ÉPOCA – A tendência em acreditar no sobrenatural é um produto da evolução?

Buonomano – A crença em espíritos, bruxas e diabos é universal. Isso ocorre pela necessidade de encontrar causas para o que acontecia. Como seria possível para um homem primitivo não acreditar em forças superiores diante da morte? Nossos ancestrais não tinham conhecimento para explicar situações complexas. A crença no sobrenatural talvez tenha permitido que o cérebro não se aprofundasse em questões abstra­tas, como o sentido da vida – e gastasse mais energia em coisas práticas que garantissem a sobrevivência, como a melhor forma de achar comida.
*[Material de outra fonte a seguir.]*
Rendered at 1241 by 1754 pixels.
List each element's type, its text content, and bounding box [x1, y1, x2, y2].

ÉPOCA – É possível evitar os efeitos das falhas cerebrais?

Buonomano – O mais incrível da mente humana é que, mesmo sendo o produto da evolução, ela é capaz de analisar a si mesma. A melhor forma de se proteger contra a herança de nosso passado é aprender como o cérebro funciona.



ÉPOCA – Quanto disso tudo o senhor aprendeu no Brasil?
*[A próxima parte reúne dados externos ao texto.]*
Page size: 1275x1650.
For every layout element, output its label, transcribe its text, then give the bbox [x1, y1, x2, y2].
Buonomano – Fui morar em Campinas quando tinha 7 anos. Meu pai aceitou um emprego de professor no Departamento de Matemática da Unicamp (Universidade de Campinas). Foi muito bom crescer com um pé em cada cultura. Mesmo com algumas diferenças culturais, somos muito parecidos. Voltei aos Estados Unidos com 22 anos, mas me considero 50% brasileiro, e volto sempre que posso para visitar os amigos.